> [Instruction]
Copy all records exactly; omit pictures.

> [Entries taken from a collection]

###

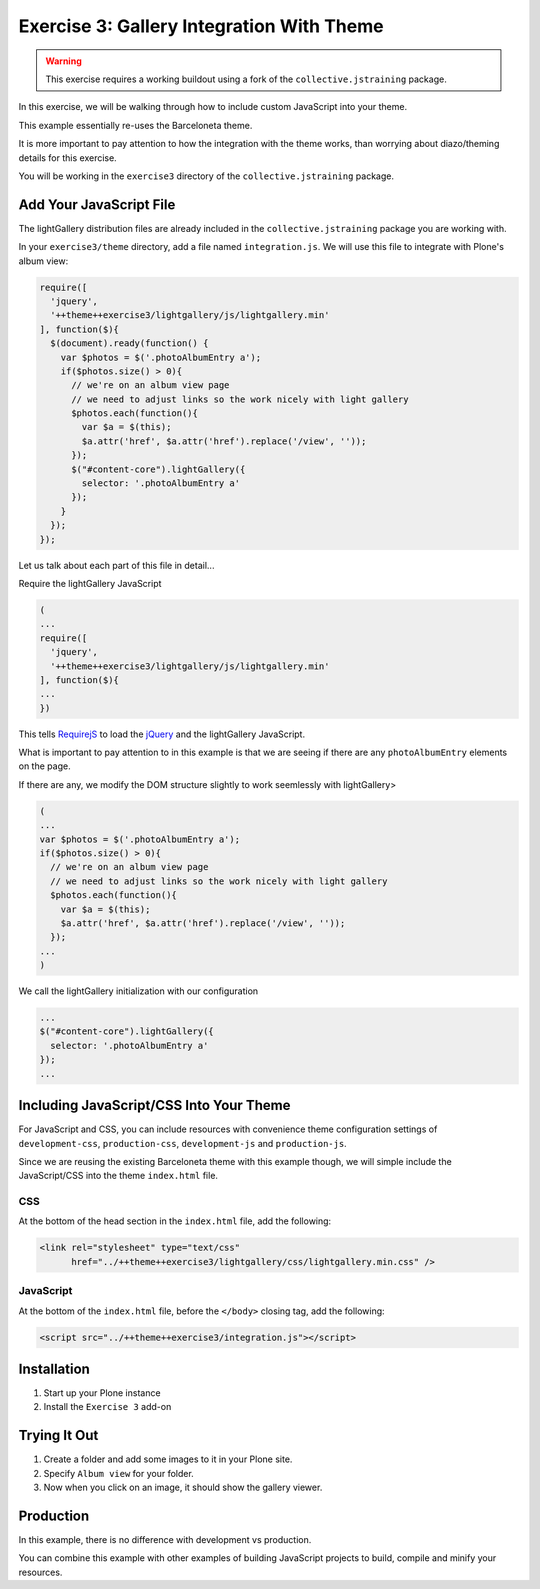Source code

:==========================================
Exercise 3: Gallery Integration With Theme
==========================================

..  warning::

    This exercise requires a working buildout using a fork of the ``collective.jstraining`` package.


In this exercise, we will be walking through how to include custom JavaScript into your theme.

This example essentially re-uses the Barceloneta theme.

It is more important to pay attention to how the integration with the theme works, than worrying about diazo/theming details for this exercise.

You will be working in the ``exercise3`` directory of the ``collective.jstraining`` package.

Add Your JavaScript File
========================

The lightGallery distribution files are already included in the ``collective.jstraining`` package you are working with.

In your ``exercise3/theme`` directory, add a file named ``integration.js``.
We will use this file to integrate with Plone's album view:

.. code-block:: javascript

    require([
      'jquery',
      '++theme++exercise3/lightgallery/js/lightgallery.min'
    ], function($){
      $(document).ready(function() {
        var $photos = $('.photoAlbumEntry a');
        if($photos.size() > 0){
          // we're on an album view page
          // we need to adjust links so the work nicely with light gallery
          $photos.each(function(){
            var $a = $(this);
            $a.attr('href', $a.attr('href').replace('/view', ''));
          });
          $("#content-core").lightGallery({
            selector: '.photoAlbumEntry a'
          });
        }
      });
    });


Let us talk about each part of this file in detail...

Require the lightGallery JavaScript

.. code-block:: javascript

    (
    ...
    require([
      'jquery',
      '++theme++exercise3/lightgallery/js/lightgallery.min'
    ], function($){
    ...
    })

This tells `RequirejS <https://requirejs.org/>`_ to load the `jQuery <https://jquery.com/>`_ and the lightGallery JavaScript.

What is important to pay attention to in this example is that we are seeing if there are any ``photoAlbumEntry`` elements on the page.

If there are any, we modify the DOM structure slightly to work seemlessly with lightGallery>

.. code-block:: javascript

    (
    ...
    var $photos = $('.photoAlbumEntry a');
    if($photos.size() > 0){
      // we're on an album view page
      // we need to adjust links so the work nicely with light gallery
      $photos.each(function(){
        var $a = $(this);
        $a.attr('href', $a.attr('href').replace('/view', ''));
      });
    ...
    )


We call the lightGallery initialization with our configuration

.. code-block:: javascript

    ...
    $("#content-core").lightGallery({
      selector: '.photoAlbumEntry a'
    });
    ...


Including JavaScript/CSS Into Your Theme
========================================

For JavaScript and CSS, you can include resources with convenience theme configuration settings of ``development-css``, ``production-css``, ``development-js`` and ``production-js``.

Since we are reusing the existing Barceloneta theme with this example though, we will simple include the JavaScript/CSS into the theme ``index.html`` file.


CSS
---

At the bottom of the head section in the ``index.html`` file, add the following:

.. code-block:: html

   <link rel="stylesheet" type="text/css"
         href="../++theme++exercise3/lightgallery/css/lightgallery.min.css" />


JavaScript
----------

At the bottom of the ``index.html`` file, before the ``</body>`` closing tag, add the following:

.. code-block:: html

   <script src="../++theme++exercise3/integration.js"></script>


Installation
============

1) Start up your Plone instance
2) Install the ``Exercise 3`` add-on


Trying It Out
=============

1) Create a folder and add some images to it in your Plone site.

2) Specify ``Album view`` for your folder.

3) Now when you click on an image, it should show the gallery viewer.


Production
==========

In this example, there is no difference with development vs production.

You can combine this example with other examples of building JavaScript projects to build, compile and minify your resources.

###

> [Exercise answer]
Source code

:==========================================
Exercise 3: Gallery Integration With Theme
==========================================

..  warning::

    This exercise requires a working buildout using a fork of the ``collective.jstraining`` package.


In this exercise, we will be walking through how to include custom JavaScript into your theme.

This example essentially re-uses the Barceloneta theme.

It is more important to pay attention to how the integration with the theme works, than worrying about diazo/theming details for this exercise.

You will be working in the ``exercise3`` directory of the ``collective.jstraining`` package.

Add Your JavaScript File
========================

The lightGallery distribution files are already included in the ``collective.jstraining`` package you are working with.

In your ``exercise3/theme`` directory, add a file named ``integration.js``.
We will use this file to integrate with Plone's album view:

.. code-block:: javascript

    require([
      'jquery',
      '++theme++exercise3/lightgallery/js/lightgallery.min'
    ], function($){
      $(document).ready(function() {
        var $photos = $('.photoAlbumEntry a');
        if($photos.size() > 0){
          // we're on an album view page
          // we need to adjust links so the work nicely with light gallery
          $photos.each(function(){
            var $a = $(this);
            $a.attr('href', $a.attr('href').replace('/view', ''));
          });
          $("#content-core").lightGallery({
            selector: '.photoAlbumEntry a'
          });
        }
      });
    });


Let us talk about each part of this file in detail...

Require the lightGallery JavaScript

.. code-block:: javascript

    (
    ...
    require([
      'jquery',
      '++theme++exercise3/lightgallery/js/lightgallery.min'
    ], function($){
    ...
    })

This tells `RequirejS <https://requirejs.org/>`_ to load the `jQuery <https://jquery.com/>`_ and the lightGallery JavaScript.

What is important to pay attention to in this example is that we are seeing if there are any ``photoAlbumEntry`` elements on the page.

If there are any, we modify the DOM structure slightly to work seemlessly with lightGallery>

.. code-block:: javascript

    (
    ...
    var $photos = $('.photoAlbumEntry a');
    if($photos.size() > 0){
      // we're on an album view page
      // we need to adjust links so the work nicely with light gallery
      $photos.each(function(){
        var $a = $(this);
        $a.attr('href', $a.attr('href').replace('/view', ''));
      });
    ...
    )


We call the lightGallery initialization with our configuration

.. code-block:: javascript

    ...
    $("#content-core").lightGallery({
      selector: '.photoAlbumEntry a'
    });
    ...


Including JavaScript/CSS Into Your Theme
========================================

For JavaScript and CSS, you can include resources with convenience theme configuration settings of ``development-css``, ``production-css``, ``development-js`` and ``production-js``.

Since we are reusing the existing Barceloneta theme with this example though, we will simple include the JavaScript/CSS into the theme ``index.html`` file.


CSS
---

At the bottom of the head section in the ``index.html`` file, add the following:

.. code-block:: html

   <link rel="stylesheet" type="text/css"
         href="../++theme++exercise3/lightgallery/css/lightgallery.min.css" />


JavaScript
----------

At the bottom of the ``index.html`` file, before the ``</body>`` closing tag, add the following:

.. code-block:: html

   <script src="../++theme++exercise3/integration.js"></script>


Installation
============

1) Start up your Plone instance
2) Install the ``Exercise 3`` add-on


Trying It Out
=============

1) Create a folder and add some images to it in your Plone site.

2) Specify ``Album view`` for your folder.

3) Now when you click on an image, it should show the gallery viewer.


Production
==========

In this example, there is no difference with development vs production.

You can combine this example with other examples of building JavaScript projects to build, compile and minify your resources.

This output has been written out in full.